++++ EXCERPT TO READ ++++

Caravan Safety On The Road

Steve Kealy — 29 September 2022
Staying safe on a trip requires a bit of common sense, a bit of preparation and a bit of expenditure.

It’s any traveller’s worst nagging fear – that the caravan or motorhome which has become their own little world on wheels, is severely damaged or destroyed while on a trip.

Worse still that this happens while it’s occupied by them and those nearest and dearest to them.

Statistics suggest that a van or RV is up to nine times more likely than a fixed dwelling to be involved in a severe fire. There’s very little in a mobile dwelling which won’t burn, so once a fire takes hold, the result is usually catastrophic damage and total loss. The speed and inevitability of total destruction can be astounding literally a handful of minutes from first ignition to complete loss.

What’s left after a caravan or RV fire is usually just the heavier steel components: the chassis, major suspension parts and wheels, if they weren’t aluminium. If you’ve ever seen pictures of the aftermath of such a fire, you’ll understand.

++++ INPUT DATA ++++

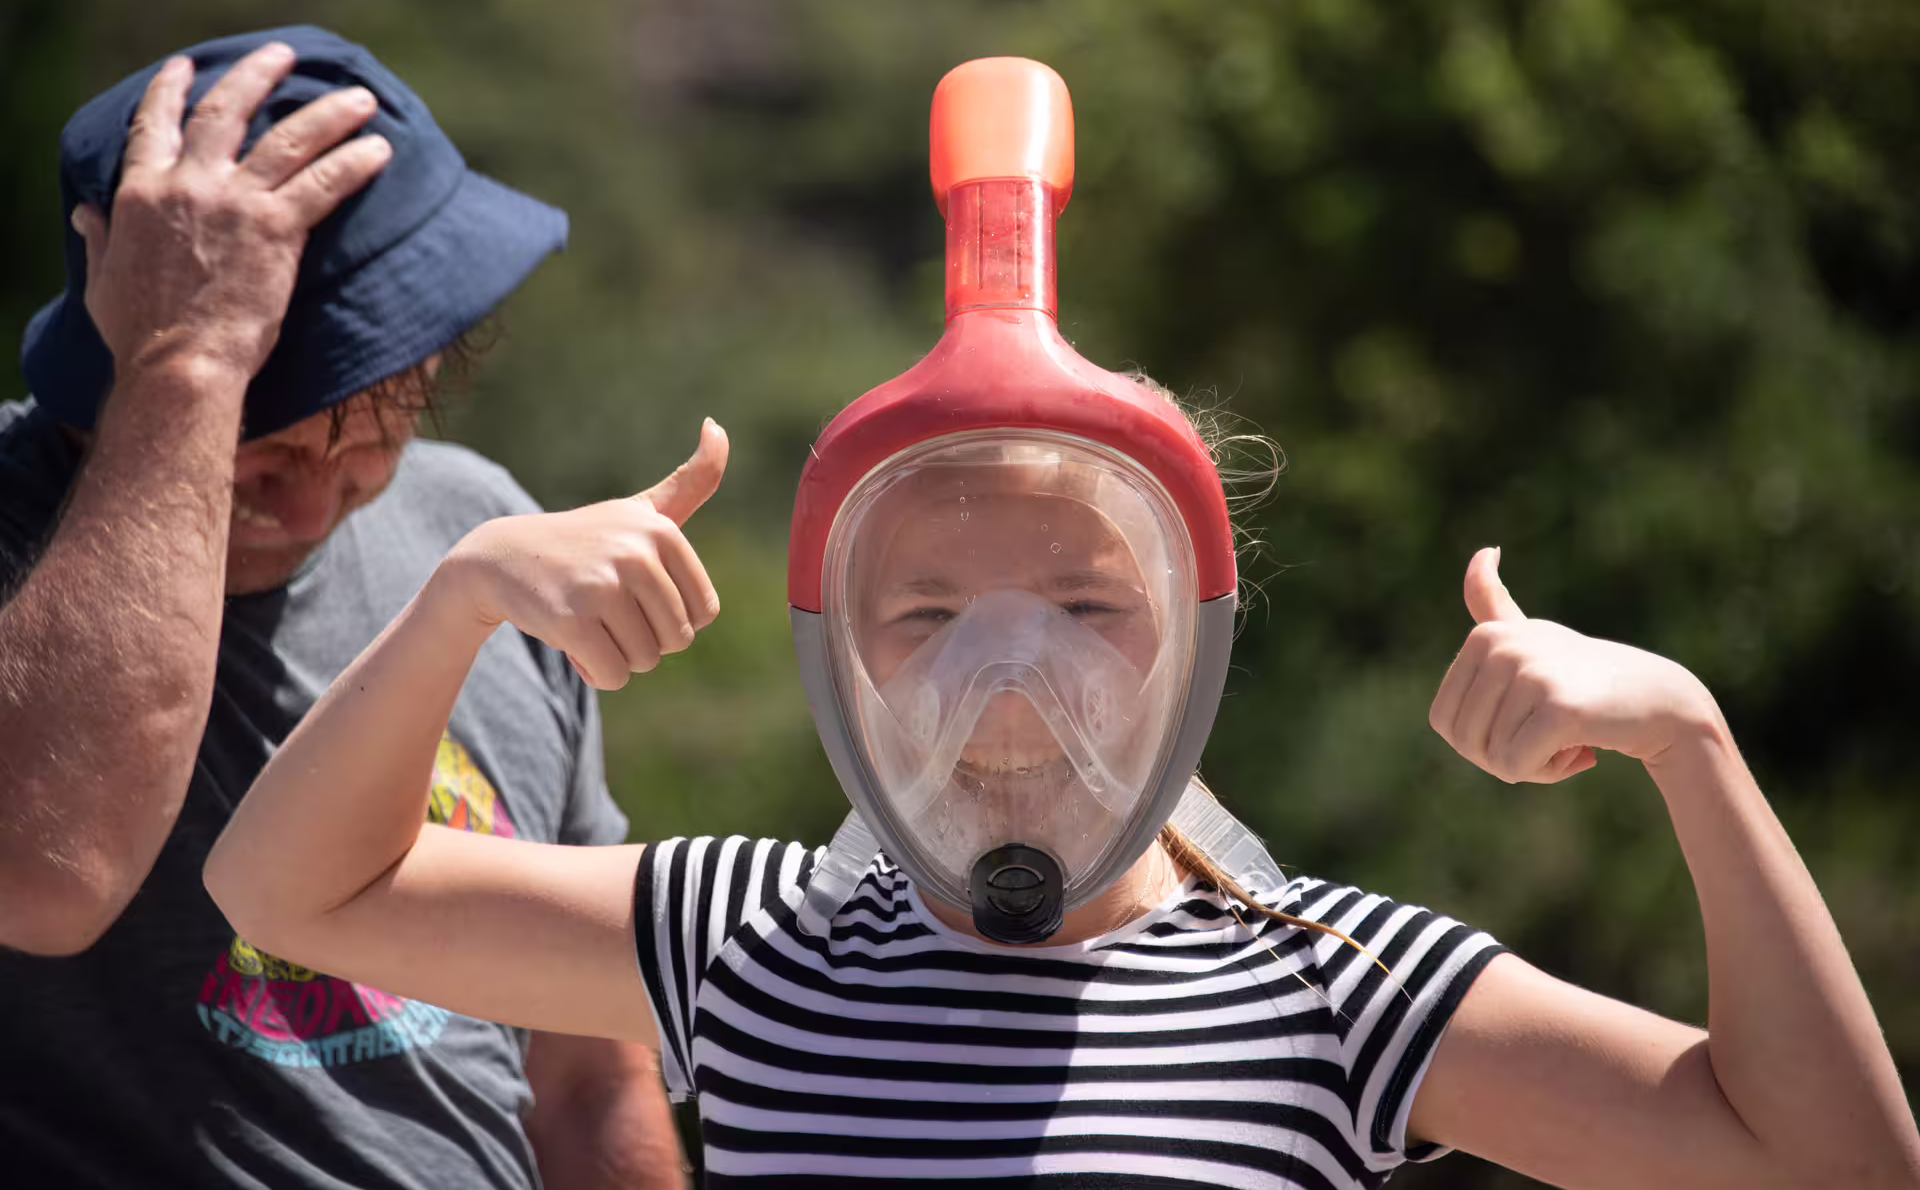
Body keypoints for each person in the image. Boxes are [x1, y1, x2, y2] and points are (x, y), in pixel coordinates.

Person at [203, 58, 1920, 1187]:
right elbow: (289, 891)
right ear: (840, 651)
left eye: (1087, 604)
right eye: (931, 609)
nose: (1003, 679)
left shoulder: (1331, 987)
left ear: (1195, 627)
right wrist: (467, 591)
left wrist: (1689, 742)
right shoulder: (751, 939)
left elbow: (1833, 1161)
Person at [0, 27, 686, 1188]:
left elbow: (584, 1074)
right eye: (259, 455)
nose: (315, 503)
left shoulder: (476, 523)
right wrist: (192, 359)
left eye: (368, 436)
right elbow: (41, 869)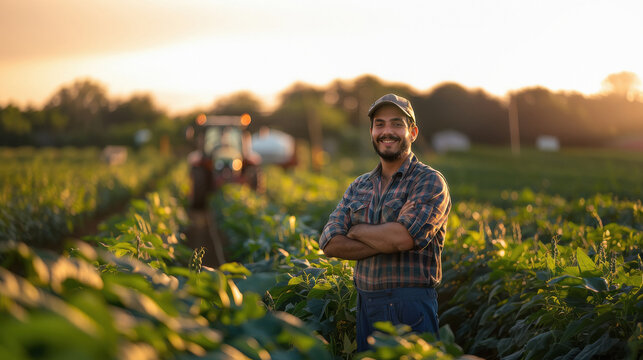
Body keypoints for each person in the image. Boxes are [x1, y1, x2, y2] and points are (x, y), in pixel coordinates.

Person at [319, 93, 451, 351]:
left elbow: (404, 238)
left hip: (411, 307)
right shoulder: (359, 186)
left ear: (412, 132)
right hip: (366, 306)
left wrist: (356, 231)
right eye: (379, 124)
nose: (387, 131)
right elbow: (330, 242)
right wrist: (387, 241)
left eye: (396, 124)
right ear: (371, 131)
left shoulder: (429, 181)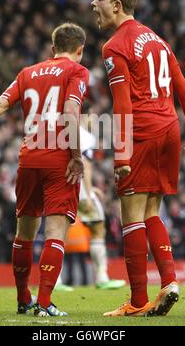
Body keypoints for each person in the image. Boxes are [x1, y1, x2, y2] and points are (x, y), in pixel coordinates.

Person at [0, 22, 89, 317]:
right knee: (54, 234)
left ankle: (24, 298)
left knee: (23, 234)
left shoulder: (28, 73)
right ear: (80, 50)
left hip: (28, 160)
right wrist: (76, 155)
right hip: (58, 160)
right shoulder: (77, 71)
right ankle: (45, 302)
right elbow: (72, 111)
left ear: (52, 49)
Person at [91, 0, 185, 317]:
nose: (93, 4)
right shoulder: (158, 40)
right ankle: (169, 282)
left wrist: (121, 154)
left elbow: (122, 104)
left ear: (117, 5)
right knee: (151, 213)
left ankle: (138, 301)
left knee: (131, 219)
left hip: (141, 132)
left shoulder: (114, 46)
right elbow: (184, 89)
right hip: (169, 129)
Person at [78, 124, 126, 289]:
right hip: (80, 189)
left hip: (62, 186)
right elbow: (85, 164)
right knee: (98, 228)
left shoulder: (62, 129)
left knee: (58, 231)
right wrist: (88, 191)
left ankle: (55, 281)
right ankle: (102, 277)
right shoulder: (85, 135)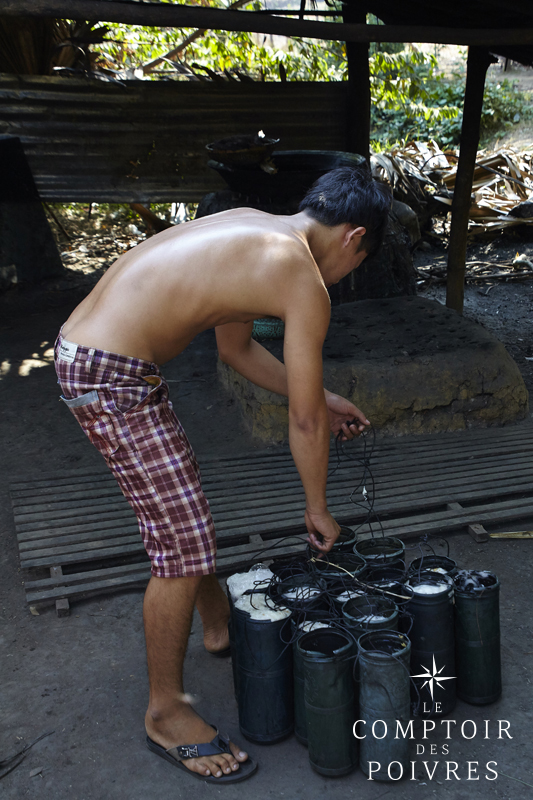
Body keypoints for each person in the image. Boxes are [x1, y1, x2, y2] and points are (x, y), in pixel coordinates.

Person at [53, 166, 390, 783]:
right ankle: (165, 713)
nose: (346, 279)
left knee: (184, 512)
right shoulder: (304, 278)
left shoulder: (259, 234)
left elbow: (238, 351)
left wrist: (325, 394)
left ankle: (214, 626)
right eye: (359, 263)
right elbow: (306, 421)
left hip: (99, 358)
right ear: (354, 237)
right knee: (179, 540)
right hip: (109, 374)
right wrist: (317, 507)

++++

### [ASSIGNED TASK A]
List the three things that, according to the caravan safety article, staying safe on a trip requires.
### [ASSIGNED TASK B]
Quote the caravan safety article word for word from "Statistics suggest that" to "fire, you’ll understand.".

### [YOUR RESPONSE A]
- a bit of common sense
- a bit of preparation
- a bit of expenditure

### [YOUR RESPONSE B]
Statistics suggest that a van or RV is up to nine times more likely than a fixed dwelling to be involved in a severe fire. There’s very little in a mobile dwelling which won’t burn, so once a fire takes hold, the result is usually catastrophic damage and total loss. The speed and inevitability of total destruction can be astounding literally a handful of minutes from first ignition to complete loss.

What’s left after a caravan or RV fire is usually just the heavier steel components: the chassis, major suspension parts and wheels, if they weren’t aluminium. If you’ve ever seen pictures of the aftermath of such a fire, you’ll understand.